Sunday, September 13, 2020
Do any of you like to make lists as much as I do? One of the things I love about being a pastor is that every day is different. I never know exactly what will happen in a day or what I’ll end up doing. A lot of “to-dos” come at me all of the time, so I make lists to remember what said I’d do, or what I need to get done. Grocery shopping, house projects, school lists for the kids, church, whatever needs to be done, I have a list for it. Honestly, what I like about making lists is checking things off. It is a wonderful feeling to look at a list where all of the “to-dos” are checked off.
For those of us who like checking things off our lists, it may be discouraging at first to realize that Jesus is saying forgiveness is not something you can do and then check off your list for the day. Peter seems to think so. He asks Jesus, “So, in keeping track of how many times I forgive someone, seven times is about enough, right?” The translation of Jesus’ answer could be “seventy-seven times,” or “seventy times seven times.” The point of Jesus’ answer is not to make a list for everyone you’re forgiving and when you hit seventy-seven or 490 times you stop. Jesus’ point is that you cannot think of forgiveness in terms of a checklist of to-dos. If you can think of a time where you were really hurt by someone, you know that forgiveness is often more of a process than a one-and-done reality. Healing and reconciliation take time and intentionality. Forgiveness is a process.

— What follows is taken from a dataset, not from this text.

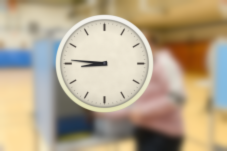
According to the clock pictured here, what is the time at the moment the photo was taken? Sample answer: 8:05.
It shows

Therefore, Jesus goes on to tell a parable that illustrates his point that we need to stop keeping score, as Peter suggests, and start practicing forgiveness as a spiritual process that is healing for both the one trying to forgive and the one receiving forgiveness. The parable needs a little translation for us to fully understand what Jesus is saying. The slave owes the king ten thousand talents. That was about 60 million denarii, and one denarius is a day’s wage for a laborer. In other words, there is absolutely no way this person could possibly ever pay the king back in his lifetime. His debt is incalculable. The king’s forgiveness of this debt is incalculable. There is no way the slave can make it up to him. Yet, the slave turns around and asks for 100 denarii in debt to be repaid to him from a fellow slave. That’s 100 days’ worth of work. It’s not impossible for the man to repay, and he promises to do so. But how quickly this first slave has forgotten the vastness of the forgiveness he just received! He can’t find it within himself to stop counting the debts, the hurts, the injustices done to him and to seek revenge. He’s addicted to keeping score.
Forgiveness is a process, not a to-do to check off the list. If you think you can forgive that easily, you probably haven’t really tried to forgive. And too often, like the ungrateful slave, we forget how much God has already forgiven us when we deal impatiently and grudgingly with others. You know, I love hearing stories about forgiveness. There are so many good ones. There is even a website called The Forgiveness Project if you want to check out some inspirational stories of people overcoming amazing odds to forgive and heal at www.theforgivenessproject.com. There is the story of the Emanuel Nine five years ago who were shot by a white supremacist who attended their Bible study at their church in Charleston – immediately following the incident church members spoke about trying to forgive. In 2006, six children were shot in an Amish school in Pennsylvania and the community extended forgiveness to the shooter’s family, who had turned the gun on himself. And one of the most inspiring stories of forgiveness I just read this week on Working Preacher is about author Corrie ten Boom, a Dutch Christian woman who was imprisoned in a concentration camp for her resistance work against the Nazis. She writes about a prison guard who later converted to Christianity and asked for her forgiveness. She said her whole body physically reacted against forgiving this man. She prayed to God to help her respond to this man whom she hated so viscerally, even though he was claiming to have changed. She described in that moment feeling a current run down her arm as she extended it to shake his hand with a healing warmth, being able to say, “I forgive, you brother! With all my heart!” (From The Hiding Place by Corrie ten Boom. Quoted at https://www.workingpreacher.org/craft.aspx?post=5454).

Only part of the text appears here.